Com a falta de preocupação com a formação do professor, com o currículo adequado por região e com uma avaliação qualitativa, os tecnocratas do Poder Executivo, dos Tribunais de Contas e o Poder Legislativo detêm-se somente com o controle do repasse das verbas para a educação, ou seja, com os Artigos 70 e 71 da LDB 9394/1996, deixando de lado a atividade fim do setor educacional, não havendo nenhum tipo de controle, apuração e/ou fiscalização "in loco" dos índices qualitativos da educação básica e superior pelos órgãos controladores, tais como: Ministério da Educação e Conselhos de Educação, ficando a preocupação dos governadores e prefeitos apenas em prestar contas com os gastos dentro das exigências dos artigos citados acima. Daí porque a verba da educação é utilizada com maior freqüência nos atos de corrupção.

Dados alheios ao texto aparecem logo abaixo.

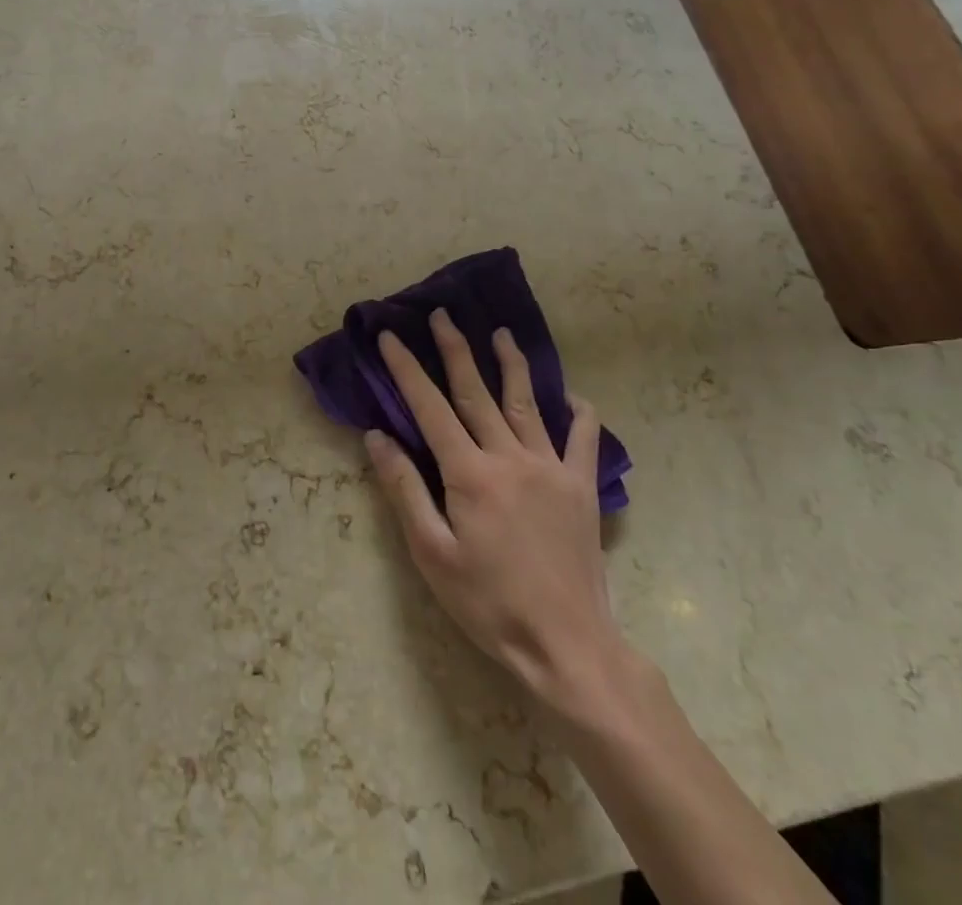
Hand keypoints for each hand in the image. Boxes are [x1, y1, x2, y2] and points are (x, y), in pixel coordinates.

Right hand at [365, 310, 628, 720]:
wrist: (567, 646)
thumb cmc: (489, 604)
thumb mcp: (432, 554)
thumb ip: (404, 489)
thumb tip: (377, 436)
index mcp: (470, 473)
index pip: (430, 407)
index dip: (408, 369)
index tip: (390, 337)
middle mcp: (510, 457)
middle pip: (477, 391)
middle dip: (456, 349)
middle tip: (442, 315)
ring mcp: (551, 468)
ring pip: (527, 403)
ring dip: (511, 364)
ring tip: (501, 333)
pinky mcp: (582, 487)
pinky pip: (584, 440)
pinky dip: (579, 413)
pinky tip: (572, 397)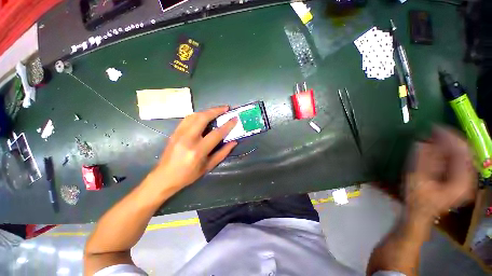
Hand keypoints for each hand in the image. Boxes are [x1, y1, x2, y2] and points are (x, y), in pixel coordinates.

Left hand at [151, 106, 237, 190]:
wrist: (164, 177)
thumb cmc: (189, 175)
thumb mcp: (208, 166)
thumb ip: (223, 153)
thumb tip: (234, 142)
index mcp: (198, 151)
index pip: (216, 133)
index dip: (227, 125)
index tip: (234, 118)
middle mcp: (188, 139)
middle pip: (203, 118)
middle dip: (216, 110)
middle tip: (226, 108)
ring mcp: (179, 134)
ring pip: (194, 115)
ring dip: (207, 111)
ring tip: (216, 110)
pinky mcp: (174, 132)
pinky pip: (187, 119)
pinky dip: (198, 114)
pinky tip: (204, 115)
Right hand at [404, 127, 476, 219]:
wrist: (419, 214)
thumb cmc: (417, 200)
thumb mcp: (417, 180)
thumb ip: (422, 161)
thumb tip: (423, 142)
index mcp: (461, 182)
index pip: (462, 152)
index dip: (449, 137)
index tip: (435, 127)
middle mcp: (468, 179)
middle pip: (464, 151)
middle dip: (449, 139)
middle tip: (433, 130)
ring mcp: (465, 179)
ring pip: (461, 154)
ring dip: (447, 144)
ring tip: (433, 136)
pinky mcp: (459, 178)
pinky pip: (457, 159)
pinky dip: (447, 151)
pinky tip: (436, 147)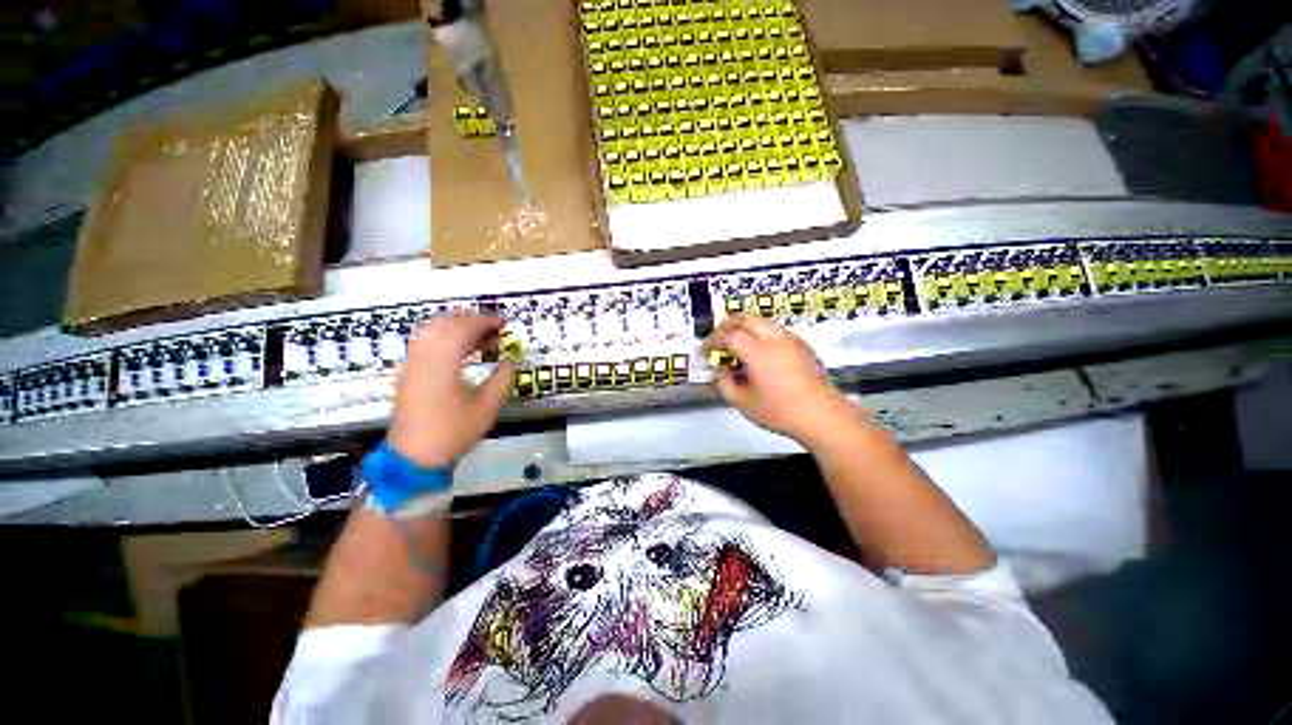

Contudo, a educação é o alicerce da história. A uma modificação do alicerce há de seguir-se uma alteração em todo o edifício que ele suporta. Qualquer sistema social pode ser estabelecido onde e quando o desejamos. Nenhuma ordem social desaparece jamais antes que se tenha modificado os métodos de educação. Um sistema de sociedade, por mais perfeito que seja, só pode desalojar um sistema defeituoso quando se substituem as condições sob as quais a sociedade recebeu seu plano educacional.
Os princípios, idéias e categorias de uma sociedade, moldam-se pelas relações sociais decorrentes da educação. Os elementos de educação determinam à vida social, política e espiritual do homem.
Vivemos numa época que não se ajusta às verdadeiras necessidades do nosso corpo, da nossa alma, entre a grande multidão que, acima de tudo, deseja continuar o regime da preguiça, do comodismo, do amoralismo, da fraqueza. Aos olhos dos outros chega a ser ridículo dizer a verdade, chega a ser ridículo manter fidelidade à palavra empenhada, chega a ser ridículo trabalhar honestamente.
Por isso, estamos sempre esperando que a educação oferecida seja de qualidade, uma vez que a oferecida hoje é péssima e quantitativa. O desrespeito é tão grande pelos políticos que chega a enojar, porque muitos governantes colocam como fator principal em suas metas demagógicas a "merenda escolar", como se isso fosse uma esmola aos mais necessitados, porém sabe-se que essa atitude é apenas para manter o aluno na escola mesmo sem aprender, pois sua intenção é segurar o máximo de alunos para que os recursos não sejam diminuídos.
Diante do exposto, chamo a atenção dos educadores e leitores, apesar da luta árdua dos educadores atuais, como Luckesi, Pedro Demo, Roberto Mauro (maranhense) e tantos outros (nacionais e maranhenses), que a educação continua tendo suas mazelas na essência do ensino/aprendizagem, verificando-se, com isso, indivíduos mal preparados para um mercado de trabalho exigente e de pouquíssimas chances. Portanto, espero que o Governo Federal passe a verificar "in loco" a situação da qualidade do ensino básico nas cidades brasileiras e, principalmente, a aplicabilidade dos recursos destinados à educação.